After 20 years, Basting advocates a shift from special programs separating and targeting people with dementia toward inclusive arts projects that bring people with dementia into contact with their larger communities.

Bio

Anne Davis Basting (Ph.D.) is an educator, scholar and artist whose work focuses on the potential for the arts and humanities to improve our quality of life as communities and individuals.  For over 15 years, Anne Basting has developed and researched methods for embedding the arts into long term care, with a particular focus on people with cognitive disabilities like dementia.  Dr Basting is author of numerous articles and two books, Forget Memory: Creating better lives for people with dementia (2009) and The Stages of Age: Performing Age in Contemporary American Culture.

Anne gives keynote addresses across the world on the power and potential of creative engagement. This is her first visit to Australia.

Anne Basting is the recipient of a Rockefeller Fellowship, a Brookdale National Fellowship, and numerous major grants. She is author and/or producer of a dozen plays and public performances, including Finding Penelope (2011), a play inspired by a year of intergenerational conversations about the myth of Penelope from Homer’s Odyssey, and professionally staged at Luther Manor, a long term care facility in Wisconsin.

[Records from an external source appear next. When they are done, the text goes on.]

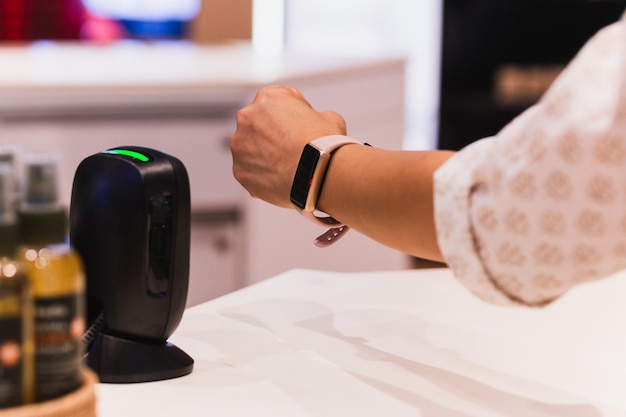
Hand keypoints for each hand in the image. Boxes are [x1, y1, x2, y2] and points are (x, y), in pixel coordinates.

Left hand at [230, 86, 346, 207]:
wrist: (317, 174)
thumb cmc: (324, 144)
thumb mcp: (329, 117)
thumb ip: (313, 116)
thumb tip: (315, 124)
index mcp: (268, 98)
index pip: (276, 103)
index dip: (291, 116)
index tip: (300, 128)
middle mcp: (247, 117)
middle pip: (258, 125)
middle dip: (271, 135)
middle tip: (291, 149)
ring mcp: (240, 146)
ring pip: (250, 150)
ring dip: (263, 156)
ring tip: (286, 168)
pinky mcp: (239, 171)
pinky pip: (249, 172)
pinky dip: (261, 176)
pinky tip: (279, 180)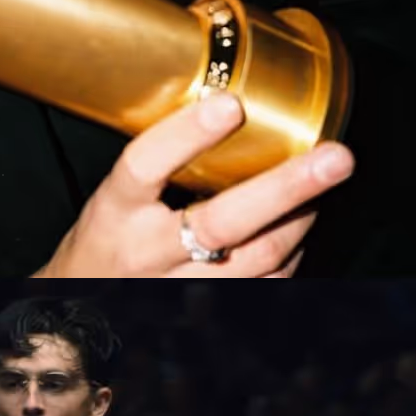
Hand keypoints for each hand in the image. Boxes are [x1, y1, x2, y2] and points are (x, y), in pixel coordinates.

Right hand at [37, 91, 355, 276]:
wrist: (79, 307)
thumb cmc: (106, 242)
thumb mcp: (114, 200)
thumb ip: (162, 167)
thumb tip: (229, 108)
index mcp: (114, 212)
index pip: (143, 166)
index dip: (186, 135)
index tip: (229, 104)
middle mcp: (145, 253)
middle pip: (221, 221)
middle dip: (286, 188)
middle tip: (336, 158)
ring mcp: (178, 288)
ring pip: (258, 257)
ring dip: (301, 218)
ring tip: (323, 183)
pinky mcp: (206, 311)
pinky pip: (268, 286)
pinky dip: (291, 254)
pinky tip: (294, 229)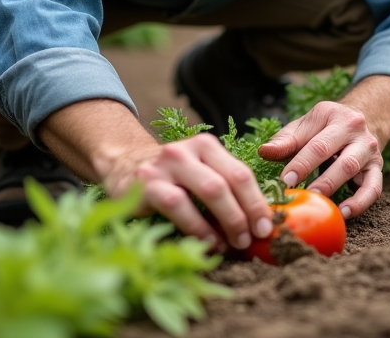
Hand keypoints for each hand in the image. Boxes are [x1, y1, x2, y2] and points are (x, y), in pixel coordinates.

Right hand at [39, 99, 273, 251]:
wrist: (122, 167)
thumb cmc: (171, 178)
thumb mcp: (198, 173)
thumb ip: (224, 189)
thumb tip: (258, 223)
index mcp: (206, 145)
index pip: (241, 173)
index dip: (258, 202)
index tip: (268, 226)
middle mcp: (187, 150)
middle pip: (228, 181)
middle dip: (245, 214)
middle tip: (252, 238)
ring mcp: (165, 165)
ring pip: (209, 190)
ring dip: (227, 221)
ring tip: (232, 244)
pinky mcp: (146, 184)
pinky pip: (179, 206)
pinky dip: (198, 227)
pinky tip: (207, 242)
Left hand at [257, 100, 383, 219]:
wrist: (362, 117)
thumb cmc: (324, 127)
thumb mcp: (304, 126)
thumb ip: (285, 140)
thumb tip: (264, 152)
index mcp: (334, 116)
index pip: (318, 145)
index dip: (301, 164)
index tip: (286, 181)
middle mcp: (356, 131)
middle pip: (340, 159)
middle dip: (321, 181)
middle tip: (302, 196)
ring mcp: (370, 149)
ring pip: (355, 171)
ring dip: (336, 189)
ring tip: (319, 205)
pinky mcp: (378, 167)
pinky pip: (373, 188)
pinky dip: (360, 203)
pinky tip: (344, 213)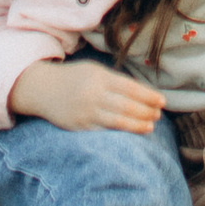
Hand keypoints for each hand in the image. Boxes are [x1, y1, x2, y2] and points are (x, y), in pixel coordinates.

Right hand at [8, 59, 160, 131]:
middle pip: (127, 106)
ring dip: (137, 125)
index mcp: (100, 77)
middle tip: (158, 115)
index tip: (162, 102)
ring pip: (118, 121)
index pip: (131, 88)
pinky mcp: (79, 126)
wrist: (43, 89)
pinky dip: (120, 134)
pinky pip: (103, 132)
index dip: (149, 96)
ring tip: (150, 127)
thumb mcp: (94, 71)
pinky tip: (130, 134)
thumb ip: (115, 81)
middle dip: (146, 112)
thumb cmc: (74, 78)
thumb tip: (142, 94)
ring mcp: (86, 112)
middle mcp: (94, 94)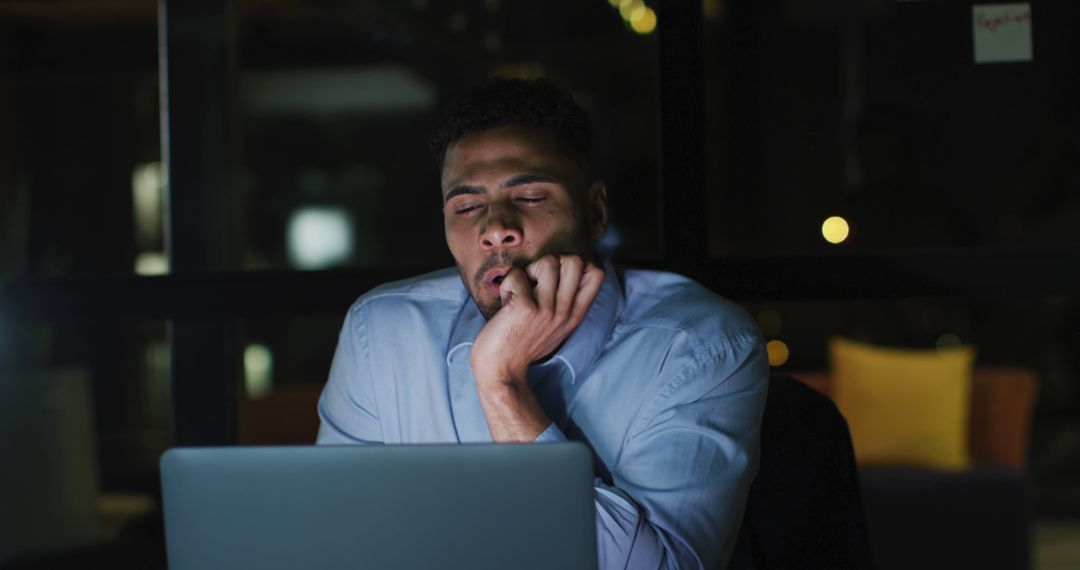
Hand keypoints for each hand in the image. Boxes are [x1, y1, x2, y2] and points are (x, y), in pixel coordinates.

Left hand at [470, 255, 604, 385]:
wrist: (500, 370)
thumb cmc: (521, 344)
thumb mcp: (554, 327)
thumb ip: (563, 303)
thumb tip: (563, 269)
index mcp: (574, 315)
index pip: (597, 273)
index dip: (579, 263)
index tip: (558, 275)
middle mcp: (565, 311)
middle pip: (575, 260)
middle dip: (552, 261)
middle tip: (536, 280)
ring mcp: (546, 310)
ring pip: (548, 262)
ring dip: (528, 270)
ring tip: (519, 290)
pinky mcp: (525, 308)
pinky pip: (517, 274)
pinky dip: (507, 283)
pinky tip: (505, 301)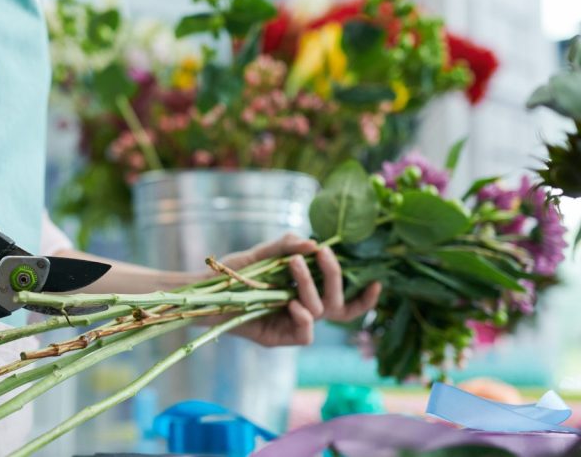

She holds a Ph.D. in Theatre Arts from the University of Minnesota, and a Masters in Theatre from the University of Wisconsin.  Anne continues to direct the award-winning TimeSlips Creative Storytelling Project, which she founded in 1998, and recently launched TimeSlips’ new (free!) interactive website, featuring a prompt library of over 100 images and questions, and bringing creative engagement to elders and their families wherever they live. 

Anne Basting was Founding Director of UWM's Center on Age and Community from 2003 to 2013, where she fostered partnerships between scholars, students, and service providers, and translated applied research into innovative educational tools including manuals, films, and social media. 

In 2013, Anne Basting returned to the Department of Theatre to focus on integrating her research and creative practice into teaching.  Her teaching focus includes Performing Community, Playwriting, Storytelling, Play Analysis, and Creative Engagement in Health Settings. Anne is working toward a moment when the arts are an integral element in our care systems.